Na conclusão do parecer, Simões Lopes diz: “Sugere-se, fortemente, a relocação do empreendimento para outra área, onde já existam complexos portuários fora de baías ou enseadas, de maneira que os efeitos nocivos não sejam potencializados como ocorre nas áreas internas”. Recomenda ainda aos empreendedores que “não aceitem o risco do passivo ambiental, considerando assim a proposta da obra na área como ambientalmente inviável.”
O parecer avalia os impactos do empreendimento sobre os botos-cinza, residentes da área proposta para o estaleiro, dentro da APA Anhatomirim, unidade de conservação federal criada com o objetivo de promover o manejo sustentável da área e garantir a preservação da população de golfinhos, ameaçada de extinção.

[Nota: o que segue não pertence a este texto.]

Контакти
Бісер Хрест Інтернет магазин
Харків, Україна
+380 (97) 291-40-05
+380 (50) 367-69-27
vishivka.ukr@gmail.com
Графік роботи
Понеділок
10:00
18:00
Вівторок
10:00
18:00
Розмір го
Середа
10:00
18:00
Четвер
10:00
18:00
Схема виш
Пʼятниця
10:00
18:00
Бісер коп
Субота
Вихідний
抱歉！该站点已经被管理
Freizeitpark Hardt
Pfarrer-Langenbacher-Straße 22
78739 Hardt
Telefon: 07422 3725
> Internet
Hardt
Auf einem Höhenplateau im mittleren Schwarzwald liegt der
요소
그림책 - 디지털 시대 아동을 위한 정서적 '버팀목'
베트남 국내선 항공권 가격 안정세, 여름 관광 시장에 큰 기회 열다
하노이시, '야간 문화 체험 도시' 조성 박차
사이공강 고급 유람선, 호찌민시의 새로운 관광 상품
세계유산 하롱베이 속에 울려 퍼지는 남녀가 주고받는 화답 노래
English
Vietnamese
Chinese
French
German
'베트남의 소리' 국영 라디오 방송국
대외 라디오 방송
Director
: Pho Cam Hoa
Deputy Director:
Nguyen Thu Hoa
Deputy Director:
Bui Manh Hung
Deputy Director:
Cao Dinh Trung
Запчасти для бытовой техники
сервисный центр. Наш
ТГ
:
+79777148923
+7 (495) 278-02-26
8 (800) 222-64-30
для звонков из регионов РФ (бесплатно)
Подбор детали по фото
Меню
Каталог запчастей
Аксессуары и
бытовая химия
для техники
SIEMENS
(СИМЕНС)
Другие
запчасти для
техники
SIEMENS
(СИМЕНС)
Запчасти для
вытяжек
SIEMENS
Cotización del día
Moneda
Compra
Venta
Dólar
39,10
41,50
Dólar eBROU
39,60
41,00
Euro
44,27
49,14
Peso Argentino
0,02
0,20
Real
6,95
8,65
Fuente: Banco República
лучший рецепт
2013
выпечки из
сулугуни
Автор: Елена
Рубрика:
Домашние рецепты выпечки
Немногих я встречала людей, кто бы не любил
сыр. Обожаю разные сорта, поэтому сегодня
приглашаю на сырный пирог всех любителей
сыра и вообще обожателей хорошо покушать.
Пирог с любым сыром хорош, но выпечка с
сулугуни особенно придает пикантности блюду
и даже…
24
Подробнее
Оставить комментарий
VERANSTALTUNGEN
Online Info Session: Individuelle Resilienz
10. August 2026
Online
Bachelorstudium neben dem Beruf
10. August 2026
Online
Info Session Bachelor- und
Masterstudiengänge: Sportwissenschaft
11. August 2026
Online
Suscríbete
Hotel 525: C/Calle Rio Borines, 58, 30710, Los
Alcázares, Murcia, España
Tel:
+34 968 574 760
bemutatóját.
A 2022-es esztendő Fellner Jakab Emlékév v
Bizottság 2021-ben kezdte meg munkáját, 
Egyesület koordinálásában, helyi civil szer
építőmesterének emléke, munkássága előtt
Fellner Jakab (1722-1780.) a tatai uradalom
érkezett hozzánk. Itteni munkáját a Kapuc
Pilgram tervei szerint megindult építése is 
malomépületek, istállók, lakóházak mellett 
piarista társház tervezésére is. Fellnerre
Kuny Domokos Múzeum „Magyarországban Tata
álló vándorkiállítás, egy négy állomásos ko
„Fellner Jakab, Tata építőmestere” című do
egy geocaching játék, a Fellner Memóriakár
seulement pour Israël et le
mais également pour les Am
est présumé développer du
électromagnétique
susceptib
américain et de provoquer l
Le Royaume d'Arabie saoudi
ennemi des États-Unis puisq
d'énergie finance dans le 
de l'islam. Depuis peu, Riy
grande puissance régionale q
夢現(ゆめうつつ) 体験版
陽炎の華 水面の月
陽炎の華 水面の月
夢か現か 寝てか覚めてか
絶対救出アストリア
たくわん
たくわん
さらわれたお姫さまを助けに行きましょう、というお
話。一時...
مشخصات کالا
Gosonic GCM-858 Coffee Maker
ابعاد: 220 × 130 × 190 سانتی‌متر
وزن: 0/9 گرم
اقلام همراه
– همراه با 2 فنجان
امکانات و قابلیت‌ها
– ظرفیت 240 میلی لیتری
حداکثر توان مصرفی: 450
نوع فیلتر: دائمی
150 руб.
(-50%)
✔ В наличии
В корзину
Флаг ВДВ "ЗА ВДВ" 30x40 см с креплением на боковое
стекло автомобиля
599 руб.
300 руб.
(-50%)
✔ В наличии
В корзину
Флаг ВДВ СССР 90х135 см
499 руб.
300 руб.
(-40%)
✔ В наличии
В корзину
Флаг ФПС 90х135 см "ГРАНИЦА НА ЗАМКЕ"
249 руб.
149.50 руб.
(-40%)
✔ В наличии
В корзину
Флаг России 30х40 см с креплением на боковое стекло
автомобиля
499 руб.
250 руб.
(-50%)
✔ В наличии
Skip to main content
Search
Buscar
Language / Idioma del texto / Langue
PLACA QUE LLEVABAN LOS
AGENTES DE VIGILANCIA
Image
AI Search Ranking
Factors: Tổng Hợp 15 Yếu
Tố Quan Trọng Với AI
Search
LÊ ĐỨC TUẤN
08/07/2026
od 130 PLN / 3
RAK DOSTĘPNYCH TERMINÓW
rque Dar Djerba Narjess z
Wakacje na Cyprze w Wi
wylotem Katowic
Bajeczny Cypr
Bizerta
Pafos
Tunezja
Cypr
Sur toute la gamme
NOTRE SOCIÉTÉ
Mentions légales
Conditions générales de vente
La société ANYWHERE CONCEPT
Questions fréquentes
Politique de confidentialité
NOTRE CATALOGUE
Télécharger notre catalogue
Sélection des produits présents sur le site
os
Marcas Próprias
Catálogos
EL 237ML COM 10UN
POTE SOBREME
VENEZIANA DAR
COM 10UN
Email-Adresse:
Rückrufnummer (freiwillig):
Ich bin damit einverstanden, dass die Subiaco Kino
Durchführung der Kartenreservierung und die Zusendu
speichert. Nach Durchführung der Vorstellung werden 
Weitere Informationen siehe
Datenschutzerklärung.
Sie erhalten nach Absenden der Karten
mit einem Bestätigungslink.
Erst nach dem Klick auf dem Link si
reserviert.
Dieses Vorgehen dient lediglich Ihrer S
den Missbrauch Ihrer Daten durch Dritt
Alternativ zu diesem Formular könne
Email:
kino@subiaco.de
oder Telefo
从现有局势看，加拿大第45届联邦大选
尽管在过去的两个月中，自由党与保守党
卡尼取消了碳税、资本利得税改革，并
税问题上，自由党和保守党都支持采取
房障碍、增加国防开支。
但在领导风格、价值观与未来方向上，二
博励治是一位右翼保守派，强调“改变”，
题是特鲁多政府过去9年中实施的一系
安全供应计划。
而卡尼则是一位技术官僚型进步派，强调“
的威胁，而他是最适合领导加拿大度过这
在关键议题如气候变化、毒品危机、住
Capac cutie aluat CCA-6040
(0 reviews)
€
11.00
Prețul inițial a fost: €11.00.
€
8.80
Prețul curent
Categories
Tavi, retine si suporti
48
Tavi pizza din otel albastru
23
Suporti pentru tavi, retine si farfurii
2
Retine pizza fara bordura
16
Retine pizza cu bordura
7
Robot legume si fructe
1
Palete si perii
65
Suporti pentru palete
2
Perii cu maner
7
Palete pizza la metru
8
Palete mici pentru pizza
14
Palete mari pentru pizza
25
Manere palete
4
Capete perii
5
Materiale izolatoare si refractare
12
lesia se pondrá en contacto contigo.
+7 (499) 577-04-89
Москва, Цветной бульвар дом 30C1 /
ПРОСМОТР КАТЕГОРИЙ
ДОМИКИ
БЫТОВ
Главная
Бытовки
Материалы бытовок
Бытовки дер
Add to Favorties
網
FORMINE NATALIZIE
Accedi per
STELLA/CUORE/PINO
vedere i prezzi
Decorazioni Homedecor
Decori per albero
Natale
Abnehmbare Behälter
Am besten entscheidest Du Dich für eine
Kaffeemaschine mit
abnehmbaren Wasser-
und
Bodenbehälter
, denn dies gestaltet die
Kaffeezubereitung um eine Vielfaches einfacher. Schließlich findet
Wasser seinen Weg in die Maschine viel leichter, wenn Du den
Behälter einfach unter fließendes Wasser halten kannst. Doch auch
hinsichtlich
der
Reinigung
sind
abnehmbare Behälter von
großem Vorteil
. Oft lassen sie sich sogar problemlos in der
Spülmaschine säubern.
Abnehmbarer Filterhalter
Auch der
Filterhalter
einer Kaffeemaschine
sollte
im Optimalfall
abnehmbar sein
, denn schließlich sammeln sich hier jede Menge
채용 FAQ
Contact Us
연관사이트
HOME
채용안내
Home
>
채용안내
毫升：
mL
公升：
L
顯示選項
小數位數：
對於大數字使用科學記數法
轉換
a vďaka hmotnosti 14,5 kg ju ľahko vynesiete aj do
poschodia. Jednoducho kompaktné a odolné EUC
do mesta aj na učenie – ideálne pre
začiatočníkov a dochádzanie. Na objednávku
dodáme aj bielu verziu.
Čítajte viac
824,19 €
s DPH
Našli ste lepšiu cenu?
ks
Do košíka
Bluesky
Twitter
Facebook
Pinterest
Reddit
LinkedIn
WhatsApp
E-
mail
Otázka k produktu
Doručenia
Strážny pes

Simões Lopes aponta no trabalho de 18 páginas que a sobreposição espacial e a finalidade do empreendimento “agravará os impactos pré-existentes na área e gerará novos vetores de pressão sem precedentes sobre a população de botos-cinza”. Entre os impactos, destacam-se:
– Perda de habitat e degradação ambiental: a dragagem gera uma alteração completa de fundo, uma nova topografia que será danosa aos recursos alimentares do boto-cinza, bem como as condições do habitat. Aponta que os impactos serão gravíssimos, permanentes e irreversíveis.
– Perda sócio-econômica e paisagística: a destruição da fauna de fundo, devido a dragagem, afetará todas as comunidades humanas litorâneas do entorno do empreendimento, principalmente a pesca e a vocação turística de Florianópolis e região.
– Poluição química: aumento de riscos de vazamento de óleo combustível devido a circulação de embarcações, que afetará a cadeia alimentar e as praias e populações da costa continental da Baía Norte, nos casos de vento nordeste. O vento sul lançará óleo sobre praias da Daniela e do Forte e sobre a Estação Ecológica de Carijós e APA Anhatomirim. O óleo das atividades industriais do estaleiro será conduzido ao mar, assim como os resíduos industriais, destacando-se o TBT (tributyltin), procedente de tintas anti-incrustrantes aplicadas nos cascos de navios e plataformas. Essa substância atua diretamente na supressão do sistema imunológico.
– Poluição sonora: a implantação da obra, a dragagem e o tráfego de embarcações geram ruídos prejudiciais aos botos, podendo levar ao abandono da área, por atrapalhar a orientação, a comunicação e a busca de alimentos.
– Pressões sobre a APA de Anhatomirim: sofrerá todos os impactos mencionados, no seu ecossistema como um todo.